Interest in medical applications of artificial intelligence (AI) has steeply risen in the last few years. As one of the most obvious beneficiaries of the advances in computer vision, radiology research has also put AI in a prominent position. Convolutional neural networks are the state-of-the-art methods used in computer vision. Focal liver lesions (FLLs) are common findings during imaging, which can best be evaluated via hepatocyte-specific contrast-enhanced magnetic resonance imaging (MRI).

Research motivation

Though convolutional neural networks are widely used for medical image research purposes, the effect of input, such as data dimensionality and the effect of multiple input channels, has not yet been widely examined in this area. MRI volumes presumably hold more complex information about each lesion; as such, three-dimensional inputs may be more difficult to process and properly use for classification tasks in comparison to two-dimensional axial slices. The combination of multiple MRI sequences in addition to the use of hepatocyte-specific contrast agents (HSAs) may also affect diagnostic accuracy.

Research objectives

Our research aimed to compare two- and three-dimensional DenseNets264 networks for the multi-phasic hepatocyte-specific contrast-enhanced MRI-based classification of FLLs.

Research methods

T2-weighted, arterial phase, portal venous phase, and hepatobiliary phase volumes of focal nodular hyperplasias, hepatocellular carcinomas and liver metastases were used to train the two models.
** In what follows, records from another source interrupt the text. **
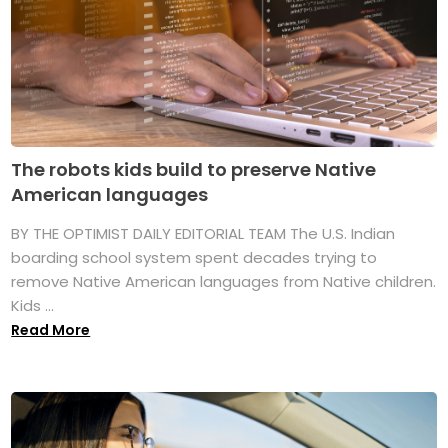
The robots kids build to preserve Native
American languages
BY THE OPTIMIST DAILY EDITORIAL TEAM The U.S. Indian
boarding school system spent decades trying to
remove Native American languages from Native children.
Kids ...
Read More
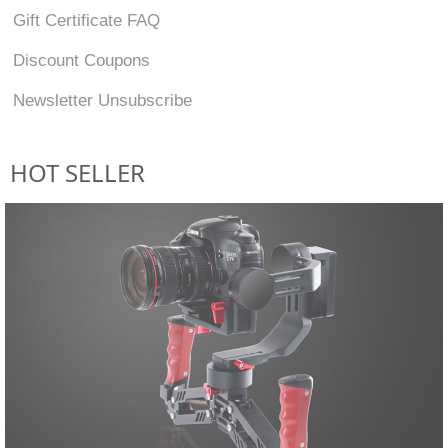
Gift Certificate FAQ
Discount Coupons
Newsletter Unsubscribe
HOT SELLER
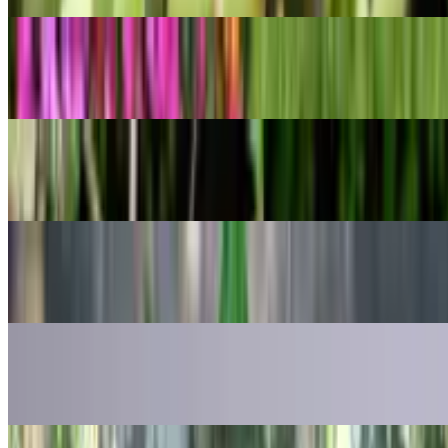
POPULAR
Cwebe asparagus fern
Asparagus densiflorus
POPULAR
Gold dust dracaena
Dracaena surculosa
POPULAR
Ruens Haworthia
Haworthia retusa
POPULAR
Mother of Thousands
Kalanchoe daigremontiana
POPULAR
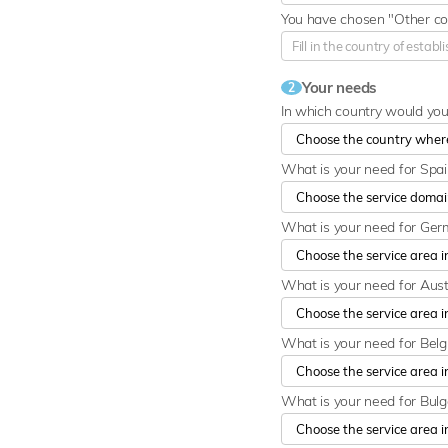
You have chosen "Other cou
Your needs
2
In which country would yo
What is your need for Spa
What is your need for Ge
What is your need for Aust
What is your need for Bel
What is your need for Bulg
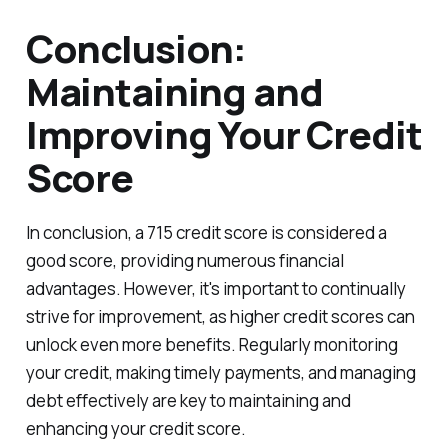
Conclusion:
Maintaining and
Improving Your Credit
Score
In conclusion, a 715 credit score is considered a
good score, providing numerous financial
advantages. However, it's important to continually
strive for improvement, as higher credit scores can
unlock even more benefits. Regularly monitoring
your credit, making timely payments, and managing
debt effectively are key to maintaining and
enhancing your credit score.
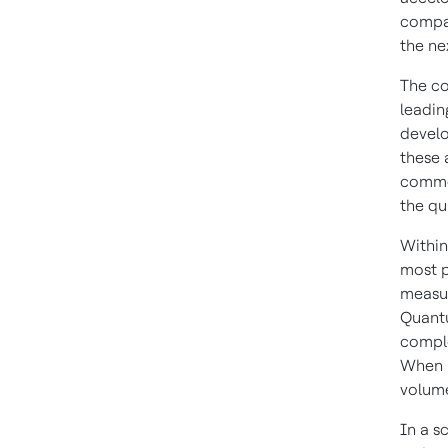
compan
the ne
The co
leadin
develo
these 
commer
the qu
Within
most p
measur
Quantu
comple
When r
volume
In a s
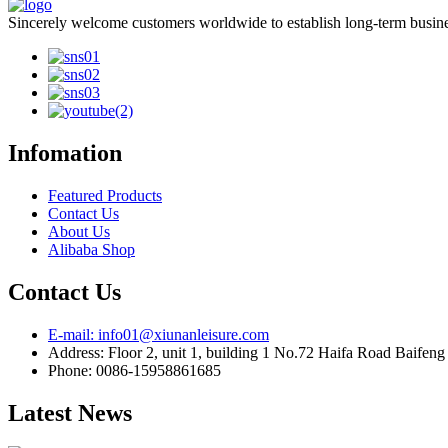
Sincerely welcome customers worldwide to establish long-term busines
Infomation
Featured Products
Contact Us
About Us
Alibaba Shop
Contact Us
E-mail: info01@xiunanleisure.com
Address: Floor 2, unit 1, building 1 No.72 Haifa Road Baifen
Phone: 0086-15958861685
Latest News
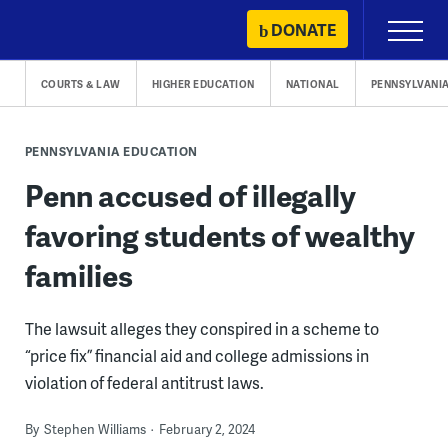
Skip
DONATE
Primary
to
Menu
content
COURTS & LAW
HIGHER EDUCATION
NATIONAL
PENNSYLVANI
PENNSYLVANIA EDUCATION
Penn accused of illegally
favoring students of wealthy
families
The lawsuit alleges they conspired in a scheme to
“price fix” financial aid and college admissions in
violation of federal antitrust laws.
By
Stephen Williams
February 2, 2024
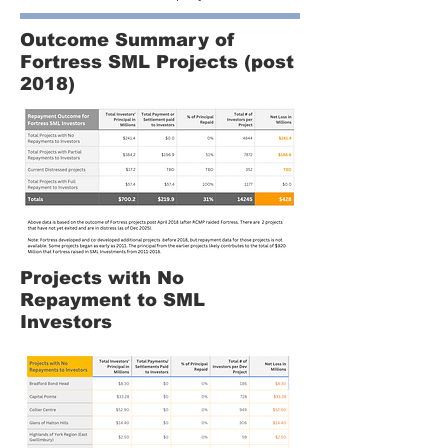
Outcome Summary of
Fortress SML Projects (post
2018)
Projects with No
Repayment to SML
Investors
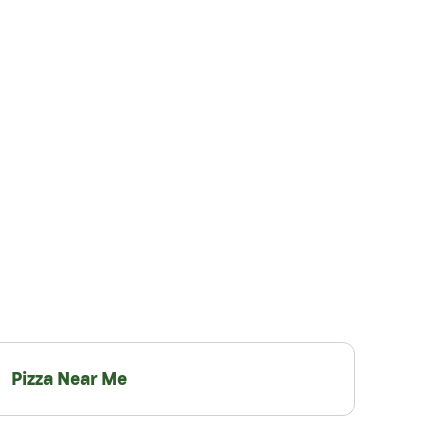
Pizza Near Me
Diagnostic performance was evaluated on an independent test set, based on area under the curve, positive and negative predictive values (NPVs), sensitivity, specificity and f1 score.

Research results

The study found that via the use of either two- or three-dimensional convolutional neural networks and the combination of multiple MRI sequences, the average area under the curve, sensitivity, specificity, NPV, positive predictive value and f1 scores of comparable level can be achieved.

Research conclusions

According to our findings, two- and three-dimensional networks can both be used for highly accurate differentiation of multiple classes of FLLs by combining multiple MRI phases and using HSAs.

Research perspectives

This study’s findings can help to clarify the potential applicability of two- and three-dimensional multi-channel MRI images for the convolutional neural network-based classification of FLLs using HSAs.